Halloween was cool in Korea before it got deadly
“A lot of people my age want to show off how trendy they are,” said 27-year-old Mr. Kim, who asked not to be identified in this article because he was “embarrassed” about having gone to Itaewon on Halloween five years ago.
“I think they enjoy taking photos of themselves drinking at a bar with their friends and uploading the shots on their social media, just bragging how in fashion they are,” said Kim. “Some of my friends go to hook up with strangers, and I think the festive vibe of Halloween allows people to let their guard down."
Halloween in Korea is vastly different from in the United States. Children don’t go trick-or-treating, families don’t make jack-o-lanterns and homes aren’t decorated as haunted houses.
But in recent years, the holiday has grown popular among Korea's young generation, the tech-savvy millennials and Gen Z who are sensitive to new trends and enjoy sharing their experiences on social media.
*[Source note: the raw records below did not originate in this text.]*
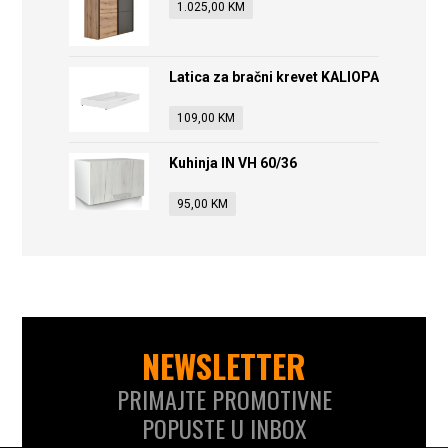
1.025,00
KM
Latica za bračni krevet KALIOPA
109,00
KM
Kuhinja IN VH 60/36
95,00
KM
NEWSLETTER
PRIMAJTE PROMOTIVNE
POPUSTE U INBOX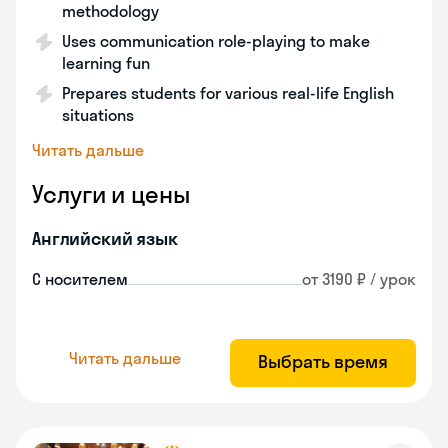
methodology
Uses communication role-playing to make
learning fun
Prepares students for various real-life English
situations
Читать дальше
Услуги и цены
Английский язык
С носителем
от 3190 ₽ / урок
Читать дальше
Выбрать время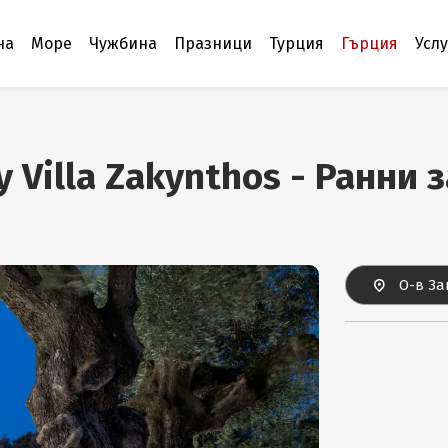
на
Море
Чужбина
Празници
Турция
Гърция
Усл
y Villa Zakynthos - Ранни
О-в За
The fact that a growing number of young Koreans have lived in the United States and celebrated Halloween there before coming home, or at least learned about the tradition online or through close friends who lived abroad, seems to have helped elevate the fad, local experts say.
Bars and clubs in Itaewon – which is known for its foreign cuisine, cosmopolitan atmosphere and nightlife due mainly to its proximity to a U.S. military base – fueled the growing interest in Halloween by organizing Halloween parties and decorating their establishments with Halloween installations.
Smaller Halloween crowds have shown up in Hongade in Mapo District, western Seoul and in Gangnam District, southern Seoul, both of which are also popular destinations among young revelers out to party and drink.
Some large companies and chains have come out with Halloween special editions, such as skeleton-themed donuts or drinks with whipping cream on top shaped like ghosts.
This year’s Halloween celebration attracted more revelers, officials say, given that it was the first time in three years that visitors were allowed to take off their masks in outdoor settings.
Lee Sang-min, minister of the interior and safety, told reporters that some 130,000 people are estimated to have shown up in Itaewon on Saturday when the crowd surge happened.
“The combination of young people’s exposure to Halloween culture, their frequent use of social media and businesses who try to take advantage of all that with their marketing strategies have made Halloween festivities overheated,” said Seol Dong-hoon, a sociology professor at Jeonbuk National University.
“At a time when there hadn’t been much to do with Covid around, and now that restrictions finally eased,” Seol continued, “young people would have thought of this year’s Halloween as some sort of an exit to break free.”
Among 154 people who died in the Itaewon crush, 11 were teens and 103 people were in their 20s, accounting for 74 percent of all deaths. Of the other victims, 30 were in their 30s, eight in their 40s, one in their 50s and one whose age has yet to be confirmed.
There were 26 foreigners who died: five Iranians, four Chinese, four Russians, two Americans, two Japanese and one from each France, Australia, Norway, Austria, Vietnam, Thailand, Kazakhstan, Uzbekistan and Sri Lanka.
Alland Dharmawan, an Indonesian graduate school student at Yonsei University in Seoul, said he was in Itaewon with his dad on Saturday night, nearly 30 minutes before the crowd surge turned deadly in the district’s narrow alley.
“I actually went to get food,” said Dharmawan. “We’ve long heard about how big the Halloween celebration in Itaewon is, so we decided to go and feel the atmosphere.”
Dharmawan, who wasn’t in a costume, said he was amazed by the different costumes and decorations that he saw.
“It was actually fun for us in the beginning,” he said. “I’ve never seen something like this before as Halloween is not really celebrated in Indonesia.”
But the fun didn’t last long.
“Because it was very crowded, we decided to stand in front of a bar that was elevated, so we were just standing there the whole time and looking at people passing. We were afraid to follow the crowd as it was very hard to move."
While authorities continue to investigate who to blame for the deaths, experts say that local government offices should have at least discussed safety measures with police and firefighters, and made sure that enough police officers were on patrol in the Itaewon area.
Interior Minister Lee said about 130 police officers were dispatched to Itaewon last Saturday before the fatal crowd surge, highlighting that it was 40 percent more than the number of officers dispatched in previous years “when nothing peculiar happened.”
This year’s crowd was about 30 percent larger than that of previous years, Lee said.